=== Exercise directions ===
Rescale the lines from the first one below through the line containing "right knee: (618, 439, 5)", inclusive, and output only those lines. Multiply each keypoint value (x, y and depth) by 1.8 and round to whole numbers with halves up, leaving the box coordinates and all other text unchanged.

=== Raw data ===

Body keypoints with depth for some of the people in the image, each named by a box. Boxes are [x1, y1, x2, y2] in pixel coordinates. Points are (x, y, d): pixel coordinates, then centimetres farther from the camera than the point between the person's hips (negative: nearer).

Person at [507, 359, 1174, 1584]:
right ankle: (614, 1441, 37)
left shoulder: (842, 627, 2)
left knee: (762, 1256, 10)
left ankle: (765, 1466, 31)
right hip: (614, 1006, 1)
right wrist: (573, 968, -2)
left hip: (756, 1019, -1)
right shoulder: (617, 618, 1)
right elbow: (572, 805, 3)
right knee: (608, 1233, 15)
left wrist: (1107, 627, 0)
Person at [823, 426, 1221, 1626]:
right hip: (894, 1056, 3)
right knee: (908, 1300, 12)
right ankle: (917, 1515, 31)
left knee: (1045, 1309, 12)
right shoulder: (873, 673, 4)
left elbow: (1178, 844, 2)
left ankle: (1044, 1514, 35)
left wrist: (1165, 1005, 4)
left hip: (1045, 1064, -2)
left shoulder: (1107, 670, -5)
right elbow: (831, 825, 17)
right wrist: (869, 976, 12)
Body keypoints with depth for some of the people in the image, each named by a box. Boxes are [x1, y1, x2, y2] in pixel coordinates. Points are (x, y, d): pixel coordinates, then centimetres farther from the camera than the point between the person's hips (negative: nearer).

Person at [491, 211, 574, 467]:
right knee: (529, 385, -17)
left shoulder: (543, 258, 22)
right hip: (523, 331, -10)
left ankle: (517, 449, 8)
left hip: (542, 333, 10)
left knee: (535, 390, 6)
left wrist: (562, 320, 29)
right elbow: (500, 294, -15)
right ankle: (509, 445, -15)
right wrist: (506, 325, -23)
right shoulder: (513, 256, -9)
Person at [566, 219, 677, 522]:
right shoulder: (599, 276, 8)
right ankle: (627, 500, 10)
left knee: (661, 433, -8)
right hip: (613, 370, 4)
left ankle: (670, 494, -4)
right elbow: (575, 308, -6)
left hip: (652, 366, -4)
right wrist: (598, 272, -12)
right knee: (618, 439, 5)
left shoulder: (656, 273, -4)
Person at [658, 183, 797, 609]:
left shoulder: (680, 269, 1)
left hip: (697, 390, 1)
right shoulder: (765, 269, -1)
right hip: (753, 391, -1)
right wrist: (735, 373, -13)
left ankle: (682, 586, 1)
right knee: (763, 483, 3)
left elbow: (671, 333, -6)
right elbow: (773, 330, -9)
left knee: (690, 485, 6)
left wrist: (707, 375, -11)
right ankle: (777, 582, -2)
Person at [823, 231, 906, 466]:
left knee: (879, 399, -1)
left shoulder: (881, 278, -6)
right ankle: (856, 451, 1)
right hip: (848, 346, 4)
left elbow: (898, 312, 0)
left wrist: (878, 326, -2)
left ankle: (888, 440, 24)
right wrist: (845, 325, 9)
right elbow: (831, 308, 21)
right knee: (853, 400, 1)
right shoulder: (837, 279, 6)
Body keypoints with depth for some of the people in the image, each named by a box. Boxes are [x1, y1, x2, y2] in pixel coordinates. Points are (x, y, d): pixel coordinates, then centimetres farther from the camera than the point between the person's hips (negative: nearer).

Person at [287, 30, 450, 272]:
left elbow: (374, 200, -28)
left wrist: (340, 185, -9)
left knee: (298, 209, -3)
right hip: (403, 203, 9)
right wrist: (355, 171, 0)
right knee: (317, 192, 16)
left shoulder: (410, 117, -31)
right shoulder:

=== Written answer ===
Body keypoints with depth for some of the people in the image, each named by a box. Boxes are [x1, y1, x2, y2] in pixel coordinates. Points are (x, y, d): pixel coordinates, then centimetres farther from the camera than the point between the person's hips (negative: nearer).

Person at [507, 359, 1174, 1584]:
right ankle: (1105, 2594, 67)
left shoulder: (1516, 1129, 4)
left knee: (1372, 2261, 18)
left ankle: (1377, 2639, 56)
right hip: (1105, 1811, 2)
right wrist: (1031, 1742, -4)
left hip: (1361, 1834, -2)
right shoulder: (1111, 1112, 2)
right elbow: (1030, 1449, 5)
right knee: (1094, 2219, 27)
left wrist: (1993, 1129, 0)
Person at [823, 426, 1221, 1626]:
right hip: (1609, 1901, 5)
right knee: (1634, 2340, 22)
right ankle: (1651, 2727, 56)
left knee: (1881, 2356, 22)
right shoulder: (1571, 1211, 7)
left elbow: (2120, 1519, 4)
left ankle: (1879, 2725, 63)
left wrist: (2097, 1809, 7)
left hip: (1881, 1915, -4)
left shoulder: (1993, 1206, -9)
right elbow: (1496, 1485, 31)
right wrist: (1564, 1757, 22)
Body keypoints with depth for some of the people in the image, each named by a box. Boxes are [x1, y1, x2, y2] in pixel coordinates. Points are (x, y, d): pixel coordinates, then centimetres farther from the camera than the point between the person's hips (negative: nearer).

Person at [491, 211, 574, 467]:
right knee: (952, 693, -31)
left shoulder: (977, 464, 40)
right hip: (941, 596, -18)
left ankle: (931, 808, 14)
left hip: (976, 599, 18)
left knee: (963, 702, 11)
left wrist: (1012, 576, 52)
right elbow: (900, 529, -27)
right ankle: (916, 801, -27)
right wrist: (911, 585, -41)
right shoulder: (923, 461, -16)
Person at [566, 219, 677, 522]:
right shoulder: (1078, 497, 14)
right ankle: (1129, 900, 18)
left knee: (1190, 779, -14)
right hip: (1103, 666, 7)
left ankle: (1206, 889, -7)
right elbow: (1035, 554, -11)
left hip: (1174, 659, -7)
right wrist: (1076, 490, -22)
right knee: (1112, 790, 9)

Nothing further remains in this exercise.